Boring Girls(24)



After working for quite a while in silence, she finally said, “Aren’t you going to ask me what’s wrong?”

I straightened up and looked at her. “Yeah, of course. Are you okay?”

“Well, not really,” she said, clearing her throat. “I mean, you took off from that party, and it made me feel like you didn’t want to hang out with me.”

Gee, don’t hold anything back. “That isn’t true,” I said.

“Yes it is. I was really excited for you to meet Heather and Erica, and you didn’t even spend any time with me at all, or give a shit about my friends. All you did all night was hang out with Fern.”

“Girls,” Mr. Lee said from the front of the class. “Down a few notches.”

Josephine continued in a whisper. “I’m really pissed off about it, Rachel. You made me feel like crap.”

“How do you think you’re making me feel?” I whispered back. “You know I was scared to go to the party. And when I make a new friend, it’s like you’re jealous or something!”

“I am not jealous!”

“Yes, you are. You’re not my boss, you know. You can’t tell me what to do, at all. Just because you wanted me to hang out with your friends doesn’t mean I’m going to like them. It doesn’t mean they’re going to be the type of people I’d get along with.”

“No, but you didn’t even give them a chance.” Josephine’s face was turning red.

“Sometimes you don’t have to give people a chance,” I said, scowling. “If you’re going to be pissed off at me for the simple fact of me talking to someone at a party who isn’t you, fine then. I think you’re jealous, and it’s really pathetic.”

I turned back to my work and realized my face was probably just as red as hers was. I can’t really explain the emotions I felt. One part of me was glad I had hurt Josephine, but I couldn’t really figure out what she had done to me. The other was really damn upset and wanted to apologize. But I knew I wasn’t going to. It really bothered me that I wanted Josephine to be upset. I was not a callous person. She was my friend. My first real friend. Why did I want to turn this on her?

After a while she spoke again. “Listen, I’m sorry,” she said softly, keeping her eyes on her work. “I just felt hurt, that’s all. It was stupid of me. Of course I’m totally fine with you making new friends.”

She paused, and I knew that it was my turn to apologize. “I’m sorry too, Josephine. I guess I just got caught up talking to that girl, because we like a lot of the same bands.”

We worked quietly for a while, and Josephine suddenly said, “You should be careful with Fern.”

“Why’s that?”

“She’s weird.”

“Oh, we’re all weird,” I said.

“No, I mean really weird.” Josephine lowered her voice conspiratorially. “When I went to Our Lady, I knew her. She was in a bunch of my classes. Everyone used to say stuff about her.”

“What stuff?”

“Like, she’s into Satanism and shit like that. Do you re-mem-ber in the newspapers a year ago, last winter, about those peacocks in the petting zoo at Bingeman Park? How someone broke in there at night and killed a bunch of them?”

“Yeah, my dad was talking about that.”

“Yeah, well they say Fern was one of the people who killed them. That it was like a sacrifice to the devil, something like that. And it gets worse.”

I stared at her, waiting.

“I guess her family had a dog and she killed the dog too. Sacrificed him to the devil. And she has an older brother. They say she has sex with him, that he’s a devil worshipper too, and they have, like, orgies with the other devil worshippers in their coven, or whatever.”

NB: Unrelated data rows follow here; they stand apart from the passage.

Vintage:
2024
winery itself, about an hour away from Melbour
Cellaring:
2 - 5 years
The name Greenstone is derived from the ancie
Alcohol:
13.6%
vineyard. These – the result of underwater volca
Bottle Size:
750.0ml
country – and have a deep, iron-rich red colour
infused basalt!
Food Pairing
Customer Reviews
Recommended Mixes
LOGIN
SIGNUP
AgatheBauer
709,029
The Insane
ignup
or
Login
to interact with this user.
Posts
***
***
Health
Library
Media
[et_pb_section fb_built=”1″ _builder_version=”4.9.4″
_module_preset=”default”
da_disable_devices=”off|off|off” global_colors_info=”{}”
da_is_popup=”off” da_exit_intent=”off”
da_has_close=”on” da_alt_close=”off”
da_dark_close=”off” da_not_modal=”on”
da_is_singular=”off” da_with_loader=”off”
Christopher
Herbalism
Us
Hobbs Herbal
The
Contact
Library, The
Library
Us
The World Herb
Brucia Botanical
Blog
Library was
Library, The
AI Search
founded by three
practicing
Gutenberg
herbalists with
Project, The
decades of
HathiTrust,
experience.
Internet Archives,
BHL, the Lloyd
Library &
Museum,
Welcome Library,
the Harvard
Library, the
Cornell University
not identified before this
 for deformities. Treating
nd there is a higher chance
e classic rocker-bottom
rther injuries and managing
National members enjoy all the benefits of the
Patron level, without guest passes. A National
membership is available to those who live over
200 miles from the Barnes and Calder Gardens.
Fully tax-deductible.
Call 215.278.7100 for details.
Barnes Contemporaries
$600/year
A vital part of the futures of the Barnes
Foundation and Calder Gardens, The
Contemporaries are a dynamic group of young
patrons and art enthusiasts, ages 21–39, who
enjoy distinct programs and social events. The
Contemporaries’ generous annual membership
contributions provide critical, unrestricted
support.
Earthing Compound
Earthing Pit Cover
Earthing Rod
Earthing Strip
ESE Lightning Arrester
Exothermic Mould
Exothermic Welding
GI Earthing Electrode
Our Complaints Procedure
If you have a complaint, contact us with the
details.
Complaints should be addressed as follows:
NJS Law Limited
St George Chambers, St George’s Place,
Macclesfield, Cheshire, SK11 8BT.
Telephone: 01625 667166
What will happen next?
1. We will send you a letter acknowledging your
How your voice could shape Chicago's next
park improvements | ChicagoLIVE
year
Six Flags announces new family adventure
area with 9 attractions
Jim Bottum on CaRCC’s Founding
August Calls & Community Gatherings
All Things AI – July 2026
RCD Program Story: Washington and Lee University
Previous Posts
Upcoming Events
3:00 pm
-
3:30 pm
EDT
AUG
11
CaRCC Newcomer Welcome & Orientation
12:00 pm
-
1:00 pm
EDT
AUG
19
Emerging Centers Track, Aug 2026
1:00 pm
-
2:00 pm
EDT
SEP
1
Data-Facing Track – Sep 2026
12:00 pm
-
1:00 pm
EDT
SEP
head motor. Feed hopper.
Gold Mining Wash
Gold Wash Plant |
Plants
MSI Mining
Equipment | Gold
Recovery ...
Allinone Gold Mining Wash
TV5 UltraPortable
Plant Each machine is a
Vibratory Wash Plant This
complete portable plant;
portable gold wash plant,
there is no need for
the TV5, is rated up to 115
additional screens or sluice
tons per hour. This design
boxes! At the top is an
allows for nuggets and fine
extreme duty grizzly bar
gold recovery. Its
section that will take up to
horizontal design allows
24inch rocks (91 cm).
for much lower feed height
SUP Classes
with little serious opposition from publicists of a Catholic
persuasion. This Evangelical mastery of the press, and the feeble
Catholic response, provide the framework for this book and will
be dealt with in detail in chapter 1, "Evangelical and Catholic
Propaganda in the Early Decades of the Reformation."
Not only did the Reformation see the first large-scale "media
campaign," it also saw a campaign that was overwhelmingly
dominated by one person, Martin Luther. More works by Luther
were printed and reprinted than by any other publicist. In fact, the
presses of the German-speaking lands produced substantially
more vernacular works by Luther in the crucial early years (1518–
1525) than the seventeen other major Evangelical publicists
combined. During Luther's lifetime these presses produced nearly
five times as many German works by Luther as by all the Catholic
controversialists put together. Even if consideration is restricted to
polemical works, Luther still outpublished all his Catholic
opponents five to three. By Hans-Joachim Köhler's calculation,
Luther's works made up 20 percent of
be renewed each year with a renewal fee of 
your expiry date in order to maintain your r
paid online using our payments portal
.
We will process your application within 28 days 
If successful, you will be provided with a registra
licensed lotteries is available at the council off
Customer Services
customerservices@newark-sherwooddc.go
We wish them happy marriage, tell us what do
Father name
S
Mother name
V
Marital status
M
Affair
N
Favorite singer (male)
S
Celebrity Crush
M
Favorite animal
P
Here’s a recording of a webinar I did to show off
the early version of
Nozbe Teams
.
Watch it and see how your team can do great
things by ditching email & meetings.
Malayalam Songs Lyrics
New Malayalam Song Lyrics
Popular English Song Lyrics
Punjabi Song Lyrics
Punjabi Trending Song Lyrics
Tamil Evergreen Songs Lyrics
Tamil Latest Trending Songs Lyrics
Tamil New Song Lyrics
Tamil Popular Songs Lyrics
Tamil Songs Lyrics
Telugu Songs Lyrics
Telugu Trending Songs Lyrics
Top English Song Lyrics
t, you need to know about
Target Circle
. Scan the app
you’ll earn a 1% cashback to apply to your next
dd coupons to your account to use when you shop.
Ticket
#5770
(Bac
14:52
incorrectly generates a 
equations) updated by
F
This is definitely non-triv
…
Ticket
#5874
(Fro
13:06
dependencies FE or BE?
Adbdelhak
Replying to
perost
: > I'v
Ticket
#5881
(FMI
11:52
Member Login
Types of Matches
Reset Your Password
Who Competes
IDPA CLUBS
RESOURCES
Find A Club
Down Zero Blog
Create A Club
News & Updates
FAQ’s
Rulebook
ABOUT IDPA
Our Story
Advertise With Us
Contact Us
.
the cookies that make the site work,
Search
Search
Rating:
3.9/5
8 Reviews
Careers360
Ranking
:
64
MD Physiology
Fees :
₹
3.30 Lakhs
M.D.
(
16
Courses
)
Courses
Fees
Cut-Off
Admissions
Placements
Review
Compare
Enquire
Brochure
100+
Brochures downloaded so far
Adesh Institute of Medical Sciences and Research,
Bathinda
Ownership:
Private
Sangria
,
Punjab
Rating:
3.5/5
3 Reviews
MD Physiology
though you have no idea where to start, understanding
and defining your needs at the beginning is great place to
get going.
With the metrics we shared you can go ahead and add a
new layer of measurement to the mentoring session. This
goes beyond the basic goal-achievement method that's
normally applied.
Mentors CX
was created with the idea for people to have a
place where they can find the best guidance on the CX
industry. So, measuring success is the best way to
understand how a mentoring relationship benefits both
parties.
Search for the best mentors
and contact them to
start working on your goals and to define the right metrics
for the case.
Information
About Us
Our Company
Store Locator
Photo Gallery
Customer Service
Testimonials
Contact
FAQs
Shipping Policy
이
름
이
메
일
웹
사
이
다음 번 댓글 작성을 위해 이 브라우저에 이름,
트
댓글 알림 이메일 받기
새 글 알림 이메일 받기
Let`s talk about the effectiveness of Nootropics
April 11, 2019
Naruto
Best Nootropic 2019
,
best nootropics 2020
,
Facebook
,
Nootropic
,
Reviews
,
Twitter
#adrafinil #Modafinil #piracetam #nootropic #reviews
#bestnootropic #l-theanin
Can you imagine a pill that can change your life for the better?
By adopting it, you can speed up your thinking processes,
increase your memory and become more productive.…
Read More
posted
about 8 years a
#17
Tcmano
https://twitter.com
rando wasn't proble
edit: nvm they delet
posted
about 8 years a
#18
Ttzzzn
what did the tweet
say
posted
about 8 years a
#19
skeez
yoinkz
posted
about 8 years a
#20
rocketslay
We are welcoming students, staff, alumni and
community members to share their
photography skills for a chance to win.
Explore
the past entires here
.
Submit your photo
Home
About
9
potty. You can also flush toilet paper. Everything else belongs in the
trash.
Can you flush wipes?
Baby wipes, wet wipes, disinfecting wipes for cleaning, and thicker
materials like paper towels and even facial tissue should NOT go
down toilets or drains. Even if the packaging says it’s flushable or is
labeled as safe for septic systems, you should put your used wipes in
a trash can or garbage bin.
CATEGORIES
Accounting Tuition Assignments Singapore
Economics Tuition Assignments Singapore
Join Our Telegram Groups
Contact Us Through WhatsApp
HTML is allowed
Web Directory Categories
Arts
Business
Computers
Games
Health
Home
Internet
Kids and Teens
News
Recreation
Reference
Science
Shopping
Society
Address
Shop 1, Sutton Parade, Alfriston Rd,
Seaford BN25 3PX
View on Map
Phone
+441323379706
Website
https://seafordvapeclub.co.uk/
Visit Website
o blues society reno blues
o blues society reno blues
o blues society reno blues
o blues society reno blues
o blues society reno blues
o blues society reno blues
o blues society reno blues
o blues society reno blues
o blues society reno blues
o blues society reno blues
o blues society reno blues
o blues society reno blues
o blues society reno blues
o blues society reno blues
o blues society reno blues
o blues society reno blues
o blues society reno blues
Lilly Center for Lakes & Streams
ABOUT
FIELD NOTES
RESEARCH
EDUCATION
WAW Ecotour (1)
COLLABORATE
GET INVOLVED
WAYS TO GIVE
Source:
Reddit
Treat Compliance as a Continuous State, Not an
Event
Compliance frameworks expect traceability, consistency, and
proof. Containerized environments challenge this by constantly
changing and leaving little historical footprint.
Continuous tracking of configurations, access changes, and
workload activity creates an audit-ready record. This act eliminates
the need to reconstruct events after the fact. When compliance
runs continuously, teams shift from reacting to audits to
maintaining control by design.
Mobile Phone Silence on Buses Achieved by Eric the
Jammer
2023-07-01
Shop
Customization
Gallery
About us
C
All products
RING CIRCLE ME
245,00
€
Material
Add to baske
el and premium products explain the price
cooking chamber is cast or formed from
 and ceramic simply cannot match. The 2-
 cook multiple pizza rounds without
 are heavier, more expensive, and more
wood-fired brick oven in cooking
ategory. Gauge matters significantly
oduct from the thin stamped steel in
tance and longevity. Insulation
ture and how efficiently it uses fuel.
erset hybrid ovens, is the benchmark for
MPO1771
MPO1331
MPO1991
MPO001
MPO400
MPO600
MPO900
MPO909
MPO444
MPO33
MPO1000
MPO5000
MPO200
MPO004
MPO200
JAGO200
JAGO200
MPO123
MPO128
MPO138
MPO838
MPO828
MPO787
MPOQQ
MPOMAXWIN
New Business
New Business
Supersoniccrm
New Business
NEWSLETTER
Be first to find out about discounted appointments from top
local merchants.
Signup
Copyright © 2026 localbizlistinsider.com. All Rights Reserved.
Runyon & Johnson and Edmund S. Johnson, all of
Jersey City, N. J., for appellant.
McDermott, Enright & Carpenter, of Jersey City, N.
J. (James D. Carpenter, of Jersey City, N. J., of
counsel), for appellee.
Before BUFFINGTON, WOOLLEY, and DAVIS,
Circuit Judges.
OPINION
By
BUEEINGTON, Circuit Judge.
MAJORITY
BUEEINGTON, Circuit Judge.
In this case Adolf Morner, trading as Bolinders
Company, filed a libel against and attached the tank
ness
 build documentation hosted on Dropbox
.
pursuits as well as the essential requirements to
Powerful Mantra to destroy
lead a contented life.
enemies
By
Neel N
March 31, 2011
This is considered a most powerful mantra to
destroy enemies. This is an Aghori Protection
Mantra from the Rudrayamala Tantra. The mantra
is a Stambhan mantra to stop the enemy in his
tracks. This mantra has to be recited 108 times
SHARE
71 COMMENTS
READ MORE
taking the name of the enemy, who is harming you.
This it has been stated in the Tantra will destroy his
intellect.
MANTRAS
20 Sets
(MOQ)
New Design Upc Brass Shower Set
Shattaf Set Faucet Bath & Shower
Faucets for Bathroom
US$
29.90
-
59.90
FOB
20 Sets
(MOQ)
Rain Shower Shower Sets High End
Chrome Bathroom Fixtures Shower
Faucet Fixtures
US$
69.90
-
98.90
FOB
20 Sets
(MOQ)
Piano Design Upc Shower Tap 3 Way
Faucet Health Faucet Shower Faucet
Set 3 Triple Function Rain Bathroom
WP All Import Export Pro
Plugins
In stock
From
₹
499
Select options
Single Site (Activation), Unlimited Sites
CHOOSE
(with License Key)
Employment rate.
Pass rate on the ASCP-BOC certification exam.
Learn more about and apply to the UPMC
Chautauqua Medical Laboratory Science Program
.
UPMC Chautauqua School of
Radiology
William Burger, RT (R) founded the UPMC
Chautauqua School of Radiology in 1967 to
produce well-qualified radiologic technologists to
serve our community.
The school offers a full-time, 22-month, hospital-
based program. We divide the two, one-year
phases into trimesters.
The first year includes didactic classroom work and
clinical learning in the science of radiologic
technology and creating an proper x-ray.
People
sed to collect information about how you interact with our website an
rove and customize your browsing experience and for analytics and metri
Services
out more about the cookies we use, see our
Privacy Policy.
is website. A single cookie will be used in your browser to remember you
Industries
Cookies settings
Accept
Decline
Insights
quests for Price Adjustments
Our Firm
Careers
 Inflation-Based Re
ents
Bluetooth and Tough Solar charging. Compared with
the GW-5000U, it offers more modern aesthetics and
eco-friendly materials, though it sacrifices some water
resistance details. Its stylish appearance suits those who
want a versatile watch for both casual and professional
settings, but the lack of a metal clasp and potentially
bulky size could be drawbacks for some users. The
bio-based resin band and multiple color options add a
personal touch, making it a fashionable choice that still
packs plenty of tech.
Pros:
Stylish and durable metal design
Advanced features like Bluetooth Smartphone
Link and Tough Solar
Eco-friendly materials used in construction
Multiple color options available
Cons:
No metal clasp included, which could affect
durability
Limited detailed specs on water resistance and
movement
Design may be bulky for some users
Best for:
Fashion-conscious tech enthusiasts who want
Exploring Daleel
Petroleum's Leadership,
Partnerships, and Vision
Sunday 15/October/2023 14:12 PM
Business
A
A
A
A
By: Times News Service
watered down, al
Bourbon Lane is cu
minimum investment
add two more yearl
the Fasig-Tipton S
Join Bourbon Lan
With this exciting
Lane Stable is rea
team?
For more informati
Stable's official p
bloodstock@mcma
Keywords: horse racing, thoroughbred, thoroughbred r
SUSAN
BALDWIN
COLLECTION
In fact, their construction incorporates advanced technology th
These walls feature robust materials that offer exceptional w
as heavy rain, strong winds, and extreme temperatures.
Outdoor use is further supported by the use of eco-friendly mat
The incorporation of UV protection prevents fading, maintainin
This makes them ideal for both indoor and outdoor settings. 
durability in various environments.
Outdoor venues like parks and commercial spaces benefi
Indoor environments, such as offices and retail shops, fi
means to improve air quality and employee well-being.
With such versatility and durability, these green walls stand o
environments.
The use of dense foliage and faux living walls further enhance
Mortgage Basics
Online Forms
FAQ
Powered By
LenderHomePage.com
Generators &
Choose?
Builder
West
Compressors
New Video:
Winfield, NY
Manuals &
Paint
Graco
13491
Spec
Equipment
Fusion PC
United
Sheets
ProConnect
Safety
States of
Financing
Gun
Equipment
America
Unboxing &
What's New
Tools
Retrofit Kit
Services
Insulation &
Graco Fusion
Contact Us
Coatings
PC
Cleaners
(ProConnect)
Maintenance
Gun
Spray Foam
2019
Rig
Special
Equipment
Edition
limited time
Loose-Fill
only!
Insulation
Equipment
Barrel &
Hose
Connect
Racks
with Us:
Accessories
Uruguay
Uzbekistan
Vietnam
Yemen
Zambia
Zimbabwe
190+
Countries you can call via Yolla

“Witches have covens, not devil worshippers,” I said.

“Whatever. It’s all the same shit.”

“Josephine, I don’t believe any of that. It’s just stupid gossip.”

“Maybe.” She shrugged. “But I know Fern better than you do, and I know she’s weird.”

“People just like to pick on people who are different,” I said. “Fern listens to music and dresses different from most of the people at school. So they have to go make up rumours about her. This is exactly the same kind of stuff an * like Brandi would start about me. I mean, how would anyone know what happened to her dog?”